Równie wielki szok/zaskoczenie/podziw/zdziwienie (wybierz jedno lub kilka) malowało się na twarzy jednego z „wiecznych imprezowiczów”.
– Szefie, a mogę zajrzeć przez szybę do środka?
– A proszę Pana bardzo.
– Ile takie cacko warte? – zapytał, klnąc przy okazji siarczyście.
– Prawie okrągłą bańkę.
– O Boże, przecież to prawie... 100 tysięcy złotych
– No, a nawet milion.
– … racja. To szefie, poratujesz paroma złotymi na piwko?
Mając takie auto musicie się przyzwyczaić i do ciekawskich spojrzeń, i podobnych dialogów. I nie ma co ukrywać: to jest fajne i miło łechta ego kierowcy. Przynajmniej na początku.
Porsche 911 to skrajnie sportowe auto, które zostało ubrane w cywilne ciuchy i równie dobrze nadaje się na asfalt na zwykłych ulicach, jak i ten na torze wyścigowym. Zanim jednak dojedziemy z Warszawy nad morze czeka nas ponad 400 kilometrów i kilka godzin trasy, z czego większość na autostradzie.
I to jest ten jedyny moment, w którym na taką 911-tkę można spróbować ponarzekać. Po tych kilku godzinach dochodzisz do wniosku, że jest ciasno, niewygodnie, twardo i głośno. A momentami nawet trochę trzeszcząco i plastikowo. W teorii możesz jechać z otwartym dachem, ale przy 140km/h na autostradzie raczej nie chcesz tego robić. Do tego co któryś mijający kierowca chce udowodnić (nie wiem tylko czy bardziej sobie czy tobie), że jest w stanie „objechać” Porsche. Nie wspomnę już o gimnastyce z pobraniem biletu na bramkach. Po kilku takich godzinach można zacząć zadawać sobie pytanie: po co to wszystko.
Odpowiedź na nie przychodzi błyskawicznie, gdy z autostrady zjeżdżasz do miasta lub na normalną drogę krajową. Wtedy wszystko powyższe przestaje mieć znaczenie. Jednym przyciskiem w ok. 12 sekund ściągasz dach. Nie musisz się zatrzymywać, możesz zrobić to przy prędkości do 50km/h.
Zakładasz okulary, sięgasz do tyłu po czapkę, podkręcasz nieco muzykę ze swoim ulubionym kawałkiem i... cieszysz się życiem.
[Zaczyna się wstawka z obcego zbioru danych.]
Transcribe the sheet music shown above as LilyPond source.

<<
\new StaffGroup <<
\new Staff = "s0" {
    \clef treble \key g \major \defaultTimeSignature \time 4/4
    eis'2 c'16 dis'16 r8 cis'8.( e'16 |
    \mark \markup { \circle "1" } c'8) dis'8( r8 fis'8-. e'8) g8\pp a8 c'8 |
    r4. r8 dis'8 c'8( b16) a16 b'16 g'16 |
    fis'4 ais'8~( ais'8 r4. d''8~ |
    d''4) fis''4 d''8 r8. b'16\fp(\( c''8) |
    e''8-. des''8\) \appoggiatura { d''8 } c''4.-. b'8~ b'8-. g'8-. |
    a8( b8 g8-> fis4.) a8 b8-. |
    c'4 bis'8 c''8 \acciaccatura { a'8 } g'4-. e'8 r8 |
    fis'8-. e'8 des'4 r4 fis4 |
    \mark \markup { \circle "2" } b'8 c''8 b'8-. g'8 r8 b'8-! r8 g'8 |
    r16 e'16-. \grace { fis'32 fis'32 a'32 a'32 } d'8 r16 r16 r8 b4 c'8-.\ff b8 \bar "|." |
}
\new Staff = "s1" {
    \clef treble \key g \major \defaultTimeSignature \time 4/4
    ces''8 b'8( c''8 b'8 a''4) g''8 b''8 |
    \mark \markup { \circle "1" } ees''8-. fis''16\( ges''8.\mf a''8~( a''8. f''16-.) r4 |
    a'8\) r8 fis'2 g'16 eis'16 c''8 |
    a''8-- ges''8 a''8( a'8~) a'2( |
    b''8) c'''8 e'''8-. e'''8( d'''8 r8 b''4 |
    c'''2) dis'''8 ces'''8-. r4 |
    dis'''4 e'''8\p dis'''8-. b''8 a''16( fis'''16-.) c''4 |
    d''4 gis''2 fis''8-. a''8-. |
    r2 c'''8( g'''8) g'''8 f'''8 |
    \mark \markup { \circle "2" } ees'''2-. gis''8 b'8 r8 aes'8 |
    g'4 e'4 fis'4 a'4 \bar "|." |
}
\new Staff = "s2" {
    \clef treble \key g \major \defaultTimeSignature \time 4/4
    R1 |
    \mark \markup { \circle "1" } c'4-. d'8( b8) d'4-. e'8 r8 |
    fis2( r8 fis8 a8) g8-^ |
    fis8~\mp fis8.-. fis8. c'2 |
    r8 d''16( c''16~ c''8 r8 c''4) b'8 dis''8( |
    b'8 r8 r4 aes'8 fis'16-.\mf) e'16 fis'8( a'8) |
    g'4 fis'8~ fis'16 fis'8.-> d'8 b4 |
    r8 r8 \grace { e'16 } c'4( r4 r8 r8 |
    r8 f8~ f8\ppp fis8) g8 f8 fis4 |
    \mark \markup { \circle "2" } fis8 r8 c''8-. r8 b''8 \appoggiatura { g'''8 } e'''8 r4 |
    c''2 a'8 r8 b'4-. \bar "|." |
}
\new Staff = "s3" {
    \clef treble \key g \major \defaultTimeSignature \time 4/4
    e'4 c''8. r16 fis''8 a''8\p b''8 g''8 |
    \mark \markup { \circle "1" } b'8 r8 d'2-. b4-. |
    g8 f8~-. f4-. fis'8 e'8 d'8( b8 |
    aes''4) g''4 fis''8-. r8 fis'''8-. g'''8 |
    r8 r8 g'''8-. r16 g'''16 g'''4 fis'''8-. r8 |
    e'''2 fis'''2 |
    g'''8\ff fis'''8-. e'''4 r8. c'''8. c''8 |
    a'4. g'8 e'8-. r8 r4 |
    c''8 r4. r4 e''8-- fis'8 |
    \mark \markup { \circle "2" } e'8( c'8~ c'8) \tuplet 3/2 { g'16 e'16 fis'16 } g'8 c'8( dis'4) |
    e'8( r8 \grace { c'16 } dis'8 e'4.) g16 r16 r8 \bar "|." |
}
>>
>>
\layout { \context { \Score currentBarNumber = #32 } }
Mało jest na świecie tak przyjemnych uczuć jak przejażdżka słonecznym wybrzeżem helskim (polska California) za kierownicą 911-tki cabrio w dobrym towarzystwie z fajną muzyką w tle. Problemy wyparowują z głowy jeszcze szybciej niż na liczniku pojawia się pierwsze 100km/h (3,8s). Żeby poza problemami z głowy nie wywiało nam wszystkiego innego, możemy podnieść specjalny wiatrołap, który chroni nas przed wiatrem.
W praktyce jednak wcale nie musisz jeździć szybko. Równie przyjemne jest powolne turlanie się do przodu i podziwianie widoków. Najpiękniejszy widok nam jednak zawsze umknie, czyli seksowna sylwetka „naszej' 911-tki: jednego z najpiękniejszych i najbardziej charakterystycznych aut, jakie kiedykolwiek powstało. Są samochody szybsze, większe, praktyczniejsze, czy robiące większe wrażenie, ale żaden z nich nie ma w sobie tej klasy.
Ale spokojnie, nie jestem idiotą, który teraz będzie próbował was przekonywać, żeby kupić sobie nową 911-tkę, by problemy zniknęły. Zwłaszcza jeśli w odpowiedniej wersji silnikowej i z serią dodatków jej cena może łatwo przebić milion złotych (testowany model to wersja 4S za 959 tys. złotych). Jeśli was na nią stać, to jestem pewien, że humor możecie poprawiać sobie na – nota bene – milion innych sposobów.
Chciałem raczej zasiać w waszej głowie myśl, że jeśli kiedykolwiek będziecie mieli możliwość spędzenia słonecznego weekendu za kierownicą jakiegokolwiek Porsche 911 w wersji cabrio, nie wahajcie się ani chwili. Doświadczenie zostaje w głowie na długo – ja z pocovidowej rzeczywistości wyleczyłem się ekspresowo.
A jeśli tej możliwości mieć nie będziecie, zawsze możecie ją sobie stworzyć za pomocą jakiejś wypożyczalni. No chyba że pokusicie się o kupno tego auta. Plus jest taki, że nie trzeba (i nie warto) kupować takich aut za gotówkę. Dużo lepiej myśleć o nim jednomiesięczną ratą w specjalnym finansowaniu. Wtedy nawet takie samochody wydają się bardziej przystępne i osiągalne.